Finding and retaining employees is tough for most dealerships. Imagine if you are based in Silicon Valley, facing sky-high living costs and competing against high-tech firms.
“We don’t have any helicopter or private chef,” Jeremy Beaver, president of Del Grande Dealer Group, tells Automotive Buy Sell Report. “We do it through recognition and offering training possibilities.
Del Grande Dealer Group has 14 rooftops representing 17 brands in Northern California, the majority in Silicon Valley. In 2018 it sold some 33,000 units, including 22,000 new vehicles. It has 1,100 employees and is pretty much always looking to recruit new “team members.”
“We have four full-time team members focused on talent acquisition,” says Beaver.
The Group takes a multi-tiered approach. It looks for people who have never been in the car business and offers extensive training as well as a well-defined career path for every employee, regardless of where they are in the organization, says Beaver. That is a “really big” retention tool, he says.
“If you don’t train and coach (employees), and identify high-potential employees and support them, you are doing a lot of damage,” says Beaver.
It focuses on hiring women through its womensbuyingnetwork.com site, which aims to attract both women customers and employees. Currently, 18 percent of Del Grande’s employees are women.
“We think there is a massive opportunity there (and) an untapped market for quality candidates,” he says.
At Del Grande, 48 percent of the employees are Millennials. Their work place needs for constant feedback and frequent recognition fits into Del Grande’s high recognition, high reward culture, says Beaver.
“We pride ourselves on being expert communicators,” he says. “In feedback, (employees) say we have great communication. We focus on that.”
Its pay structure is non-commission, which also appeals to Millennials.

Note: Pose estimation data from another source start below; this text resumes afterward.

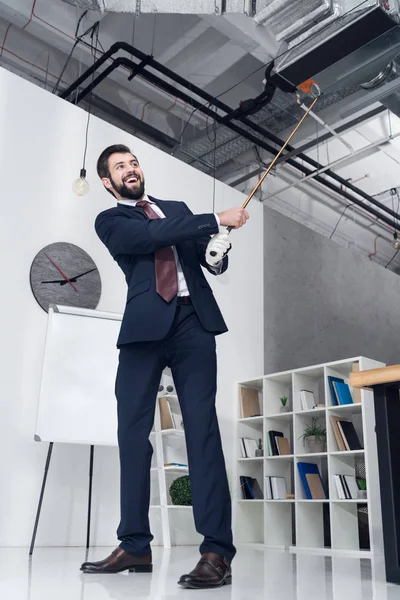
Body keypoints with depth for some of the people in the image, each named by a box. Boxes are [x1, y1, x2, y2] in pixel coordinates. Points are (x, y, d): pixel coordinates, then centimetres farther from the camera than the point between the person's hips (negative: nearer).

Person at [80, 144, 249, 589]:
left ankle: (217, 551, -9)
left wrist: (218, 251, -2)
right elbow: (151, 236, -7)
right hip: (145, 325, 0)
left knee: (202, 427, -9)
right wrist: (219, 220, -7)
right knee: (132, 430, -1)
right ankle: (135, 545, 10)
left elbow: (212, 263, 22)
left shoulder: (178, 209, 24)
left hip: (193, 321, 1)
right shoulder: (109, 220, 13)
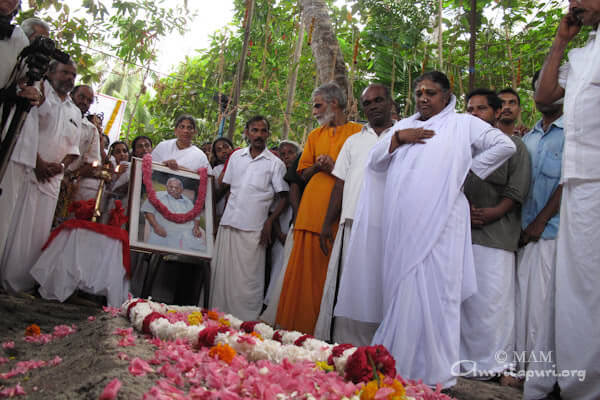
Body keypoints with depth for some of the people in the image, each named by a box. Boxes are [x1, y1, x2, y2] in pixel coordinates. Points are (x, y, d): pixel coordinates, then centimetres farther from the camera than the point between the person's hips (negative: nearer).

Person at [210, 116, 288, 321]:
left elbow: (283, 198, 0)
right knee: (221, 272, 7)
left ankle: (248, 321, 6)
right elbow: (226, 188, 18)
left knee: (247, 278, -3)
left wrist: (269, 222, -12)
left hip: (253, 228, -4)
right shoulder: (236, 156, 13)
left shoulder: (275, 163, 1)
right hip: (228, 223, 4)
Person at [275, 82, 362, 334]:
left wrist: (336, 167, -10)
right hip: (312, 211, 4)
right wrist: (318, 166, 0)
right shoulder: (315, 135, 22)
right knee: (305, 271, 0)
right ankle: (300, 326, 7)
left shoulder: (358, 132, 6)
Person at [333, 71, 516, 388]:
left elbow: (505, 145, 4)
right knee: (400, 293, 6)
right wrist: (397, 137, 0)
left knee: (433, 293, -6)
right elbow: (375, 161, 15)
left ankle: (435, 374, 2)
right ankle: (398, 365, 15)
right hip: (400, 227, 5)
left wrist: (469, 170, 2)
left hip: (437, 226, -4)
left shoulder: (463, 124, 10)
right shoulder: (404, 125, 23)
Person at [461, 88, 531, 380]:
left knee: (494, 298, -4)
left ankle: (496, 363, 9)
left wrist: (491, 214, -12)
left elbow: (517, 191, 1)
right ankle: (466, 359, 14)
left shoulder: (513, 145, 9)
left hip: (495, 234, -3)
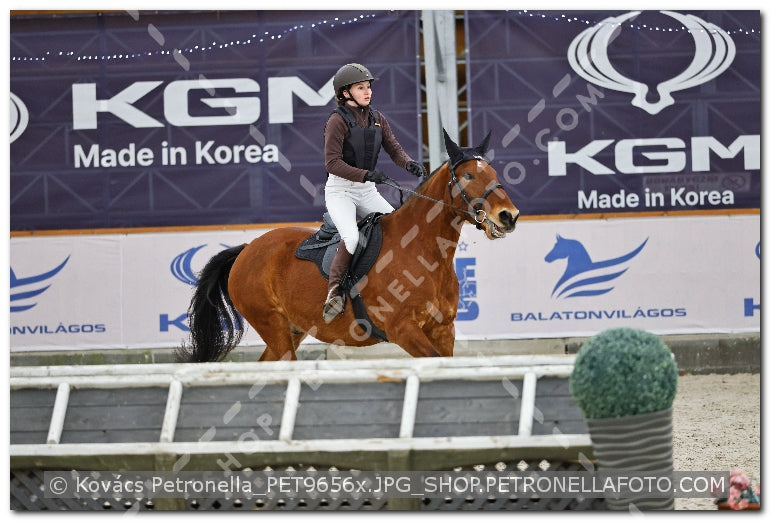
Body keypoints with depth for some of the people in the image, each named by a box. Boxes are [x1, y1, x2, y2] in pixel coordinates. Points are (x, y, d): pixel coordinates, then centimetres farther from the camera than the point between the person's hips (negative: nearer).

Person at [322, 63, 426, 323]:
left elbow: (394, 149, 6)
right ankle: (334, 291, -19)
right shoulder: (338, 121, -12)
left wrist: (409, 164, -17)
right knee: (351, 237, -29)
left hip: (367, 192, 6)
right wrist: (365, 175, -29)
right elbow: (332, 162, -18)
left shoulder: (377, 118, 7)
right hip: (340, 190, -6)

Instead Del Grande offers hourly wages plus productivity bonuses and five day work weeks.
“This fits more into the lifestyle these team members want,” says Beaver.
Beaver worked at Jumpstart Automotive Media before coming to Del Grande. Jumpstart provides online marketing and advertising tools to dealerships. He joined family-owned Del Grande ten years ago when it had just three dealerships. Kevan Del Grande and his son Shaun were running the group.
“The entire goal was to help grow the group under Shaun’s leadership,” says Beaver.
He and CEO Shaun now run daily operations with Kevan Del Grande still involved. “It is a very family-oriented business,” says Beaver.
The business is based on two tenets, he says: Taking care of the group’s employees and guests and high use of technology. It employs a full-time CTO.
Del Grande’s digital presence is extremely important given its location in Silicon Valley. “It is what consumers are used to in everyday life,” says Beaver.
Like all dealership groups, Del Grande is “still trying to figure out what the future of automotive looks like,” he says.
Longer-term, the group is focused on taking out costs. Two ways it looks to do that are higher use of technology and by taking non-customer-facing areas such as reconditioning cars off site. It also wants to streamline the customer buying experience.
“We are not focused on selling a car in 10 minutes,” says Beaver, “But we do want people to feel their time here was not wasted.”
Communicating with customers with whatever media that person uses everyday is important, he says. They are also looking into a concierge service that would include pick up and drop off.
As for new mobility options, it “stays close” to self-driving and keeps an eye on shared mobility. But shared mobility likely won’t grow as fast as some are saying, says Beaver, adding, “Even if everyone goes to fleet, our new car sales aren’t going to go away.”
The Del Grande Dealer Group will continue to evolve and “play in the market no matter what it is. We believe we can continue to grow our business in a more challenging market for the next three to five years,” says Beaver.
It is expanding. In 2017, it acquired four dealerships in Vallejo, a city north of Silicon Valley, and an Infiniti dealership in Santa Clara, in Silicon Valley.
The acquisitions added the group’s only two luxury marques – Cadillac and Infiniti. Sticking to volume brands is by design, says Beaver.
“Our model is that we are a very volume-oriented dealer group,” says Beaver. It aims for high volume and high CSI, he says. “We want to sell a lot of cars (and) service a lot of cars.”
The group would love a Honda or Toyota store, says Beaver, but “we don’t think the prices are 100 percent right yet.”
To achieve those high sales, Del Grande works on growing traffic to its DGDG.com website through its own advertising and third party sites such as Autotrader. “We are not adversarial with third party sites,” says Beaver. “One plus one equals three.”
It also aims for its yellow DGDG license plate to be everywhere on the web. “Whether you are looking for a car or not, at least you see it,” says the former digital marketing executive.